On Discovering Elizabeth Bishop
Joelle Biele is the editor of Elizabeth Bishop and The New Yorker: The Complete Correspondence, to be published by FSG in 2011. We highlighted a few letters from the book earlier this month.
Sitting outside my poetry professor’s door, I noticed that the students from her advanced class were still reading the pink book. I had seen them, seniors probably, carrying the book before, through the corridors of the English department and onto the quad. Clearly, they had read a lot, had sophisticated tastes, and I was a student in the beginning class, hoping to find my way out of the dark and snowy rail stations of the Nineteenth-Century Russian Novel but unsure what to read in its place.

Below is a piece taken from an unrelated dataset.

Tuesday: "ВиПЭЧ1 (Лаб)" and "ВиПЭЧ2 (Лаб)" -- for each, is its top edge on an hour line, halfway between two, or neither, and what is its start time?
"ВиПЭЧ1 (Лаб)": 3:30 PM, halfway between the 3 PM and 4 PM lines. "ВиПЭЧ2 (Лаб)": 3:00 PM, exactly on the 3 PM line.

Each week my poetry professor passed out thick packets filled with poems, poems like “My Cat Geoffrey,” “Directive,” and “Howl”—poems that completely floored me, as had the essays by Eudora Welty and E. B. White she'd assigned in Composition the year before. Anything she had us read was good, and these students still carried the book, which meant it was doubly good, so I had to spot the title without being too obvious. There was a certain coolness factor, after all. A student came out of her office, another went in, and we all shifted seats. The girl next to me rifled through her bag, and there it was, the pink book with the light green picture and the plain black letters: Elizabeth Bishop, The Complete Poems, 1927–1979.
Either later that week or the week after, I took the bus to Harvard Square and bought the book I still read now, excited to have what I thought of as my first real book of poems. I was eager to sit down and read, eager to see what I might discover, if it would be the kind of book I would want to read in one sitting, and if I would want to carry it, too.